Finding the areas that students at the Intermediate level need to improve can help focus teaching time on those specific issues, in order to maximise the limited class time that we can dedicate to the teaching and practice of writing.

Despite the unquestionable validity of the communicative method, the fact is that more and more students and teachers are realizing that successful communication at advanced levels requires a level of accuracy that students find difficult to achieve. The empirical evidence presented in this project demonstrates that the students’ grammatical accuracy needs improvement. For that reason, including more grammar teaching within the communicative method, in the line suggested by Long (1990), Larsen-Freeman and Long (1991) or Meunier (2007, 2010) would seem a better approach for the future.

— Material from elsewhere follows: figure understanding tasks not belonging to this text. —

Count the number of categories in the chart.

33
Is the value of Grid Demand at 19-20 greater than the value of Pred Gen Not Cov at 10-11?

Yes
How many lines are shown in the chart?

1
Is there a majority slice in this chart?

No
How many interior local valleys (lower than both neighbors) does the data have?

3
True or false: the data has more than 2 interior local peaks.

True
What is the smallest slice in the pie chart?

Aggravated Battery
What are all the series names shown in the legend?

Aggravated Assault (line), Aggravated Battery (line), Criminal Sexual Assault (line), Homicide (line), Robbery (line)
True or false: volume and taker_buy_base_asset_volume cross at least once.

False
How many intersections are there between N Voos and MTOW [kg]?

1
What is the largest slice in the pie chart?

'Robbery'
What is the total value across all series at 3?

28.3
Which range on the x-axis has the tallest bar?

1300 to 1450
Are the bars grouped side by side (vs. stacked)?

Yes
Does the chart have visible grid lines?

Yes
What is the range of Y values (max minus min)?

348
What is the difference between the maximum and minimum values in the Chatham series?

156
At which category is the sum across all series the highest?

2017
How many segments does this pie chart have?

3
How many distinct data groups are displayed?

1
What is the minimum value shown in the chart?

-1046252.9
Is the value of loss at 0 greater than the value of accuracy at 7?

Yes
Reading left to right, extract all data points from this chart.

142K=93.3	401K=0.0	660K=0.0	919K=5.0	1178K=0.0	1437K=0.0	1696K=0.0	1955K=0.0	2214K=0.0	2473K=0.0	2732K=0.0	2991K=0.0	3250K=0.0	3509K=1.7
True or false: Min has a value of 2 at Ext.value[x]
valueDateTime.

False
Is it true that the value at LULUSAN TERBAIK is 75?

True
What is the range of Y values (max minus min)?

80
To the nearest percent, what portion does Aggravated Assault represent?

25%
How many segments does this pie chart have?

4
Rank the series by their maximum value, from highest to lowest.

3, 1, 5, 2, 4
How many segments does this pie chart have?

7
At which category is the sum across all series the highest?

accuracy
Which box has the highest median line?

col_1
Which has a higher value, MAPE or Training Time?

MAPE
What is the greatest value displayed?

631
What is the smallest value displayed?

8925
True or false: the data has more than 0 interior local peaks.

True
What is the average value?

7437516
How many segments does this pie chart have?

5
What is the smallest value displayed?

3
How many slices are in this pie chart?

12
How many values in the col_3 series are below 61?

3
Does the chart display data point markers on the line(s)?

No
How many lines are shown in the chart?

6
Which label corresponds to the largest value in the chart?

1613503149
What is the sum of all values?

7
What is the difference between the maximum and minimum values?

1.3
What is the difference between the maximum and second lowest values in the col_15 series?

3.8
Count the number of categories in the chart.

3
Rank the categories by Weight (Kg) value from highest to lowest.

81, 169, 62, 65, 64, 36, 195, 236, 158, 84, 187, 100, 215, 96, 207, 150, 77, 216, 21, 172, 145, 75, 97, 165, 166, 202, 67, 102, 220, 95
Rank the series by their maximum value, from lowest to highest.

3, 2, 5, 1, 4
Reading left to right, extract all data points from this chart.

Referencias bibliográficas

Council of Europe (2001). Common European Framework of Reference for Languages: Learning, Teaching, Assessment. Cambridge: Cambridge University Press.

Cumming, A. (2001). "Learning to write in a second language: two decades of research." International Journal of English Studies, 1.2: 1-23.


Granger S. (2009). “The contribution of learner corpora to second language acquisition and foreign language teaching: A critical evaluation”, In Aijmer, K. ed(s).Corpora and Language Teaching, 13-32. Amsterdam & Philadelphia, Benjamins.

Larsen-Freeman,D. and Long, M. (1991). An Introduction to Second Language Acquisition Research. London: Longman.

Ley Orgánica 2/2006, de 3 de mayo, de Educación.BOE nº 106 de 4 de mayo de 2006.

Long, M. H. (1990). “Maturational constraints on language development”. Studies in Second Language Acquisition 12, 3, 251-85.

Meunier, F. (2007). “The pedagogical value of native and learner corpora in EFL grammar teaching”. In :Teubert W. and R. Krishnamurthy, Corpus Linguistics: Critical Concepts in Linguistics, London & New York : Routledge, 119-141.

Meunier, F. (2010). “Learner Corpora and English Language Teaching: Checkup Time”. Anglistik: International Journal of English Studies, v. 21, n. 1, 209-220.

Muehleisen V. (2006). “Introducing the SILS Learners' Corpus: A Tool for Writing Curriculum Development”. Waseda Global Forum, No. 3. 119-125.

O'Donnell, M., S. Murcia, R. García, C. Molina, P. Rollinson, P.MacDonald, K. Stuart, and M. Boquera. (2009). Exploring the proficiency of English learners: The TREACLE project. Proceedings of the Fifth Corpus Linguistics, Liverpool.